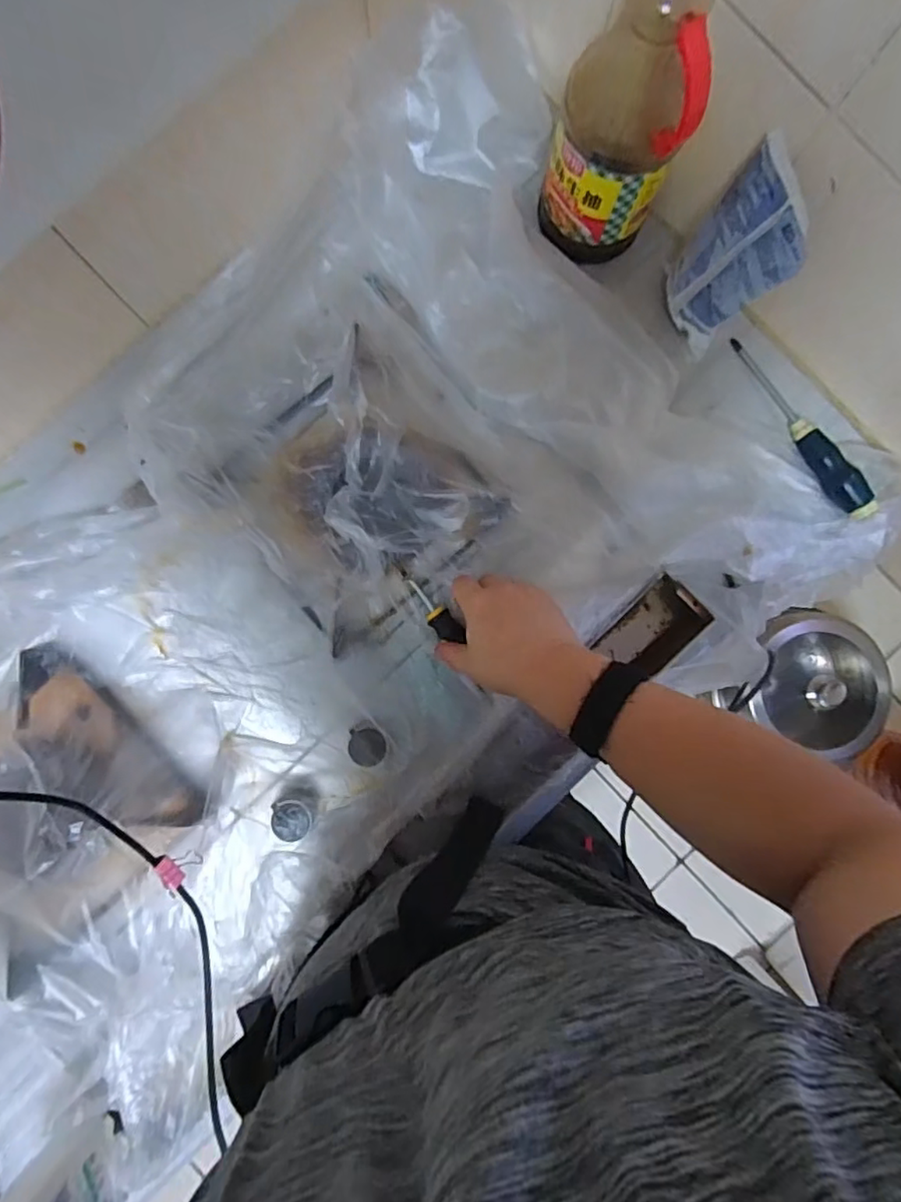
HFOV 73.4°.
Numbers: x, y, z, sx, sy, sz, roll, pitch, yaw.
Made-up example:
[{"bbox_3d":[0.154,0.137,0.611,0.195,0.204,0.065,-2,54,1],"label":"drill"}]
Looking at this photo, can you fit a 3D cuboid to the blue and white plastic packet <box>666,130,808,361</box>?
[{"bbox_3d":[0.239,-0.292,0.514,0.025,0.147,0.096,-18,86,-24],"label":"blue and white plastic packet"}]

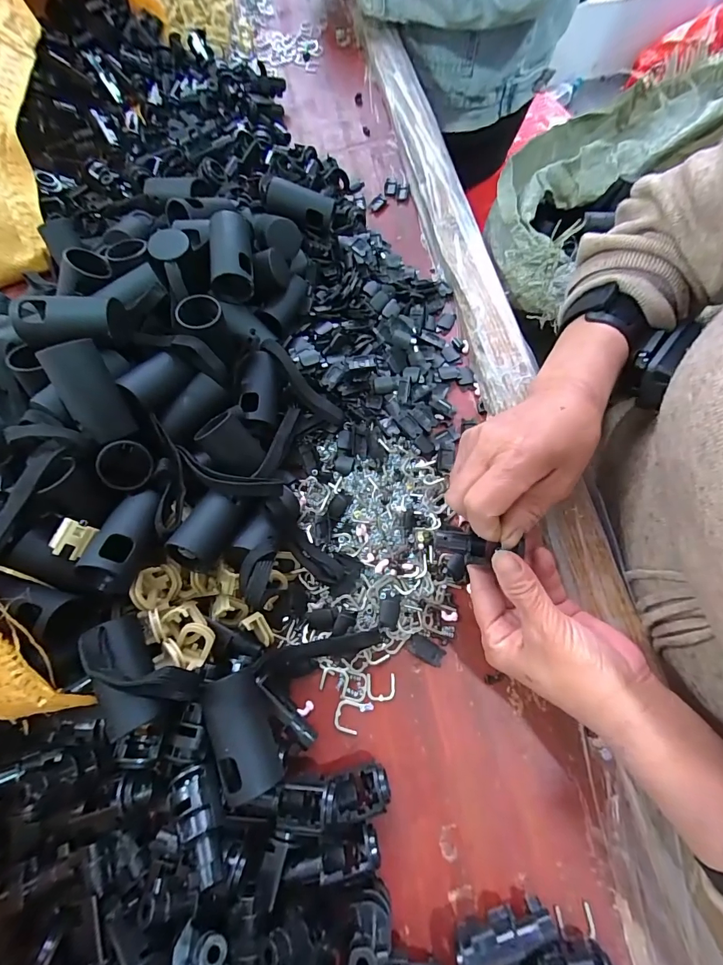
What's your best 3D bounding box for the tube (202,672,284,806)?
[{"bbox_3d":[-0.066,0.139,0.230,0.027,0.027,0.059,-21,71,-6],"label":"tube"}]

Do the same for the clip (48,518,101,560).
[{"bbox_3d":[-0.175,0.034,0.247,0.020,0.007,0.022,27,70,-21],"label":"clip"}]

# # # # # # #

• _TASK DIRECTIONS_: Please output all of the entries exactly as they appear, with no pictures.

• _OUTPUT OF THE TASK_:
HFOV 73.4°.
Numbers: x, y, z, sx, sy, sz, roll, pitch, yaw.
Made-up example:
[{"bbox_3d":[0.154,0.137,0.611,0.195,0.204,0.065,-2,54,1],"label":"drill"}]
Looking at this photo, can you fit a 3D cuboid to the blue and white plastic packet <box>666,130,808,361</box>?
[{"bbox_3d":[0.239,-0.292,0.514,0.025,0.147,0.096,-18,86,-24],"label":"blue and white plastic packet"}]

What's your best 3D bounding box for the tube (202,672,284,806)?
[{"bbox_3d":[-0.066,0.139,0.230,0.027,0.027,0.059,-21,71,-6],"label":"tube"}]

Do the same for the clip (48,518,101,560).
[{"bbox_3d":[-0.175,0.034,0.247,0.020,0.007,0.022,27,70,-21],"label":"clip"}]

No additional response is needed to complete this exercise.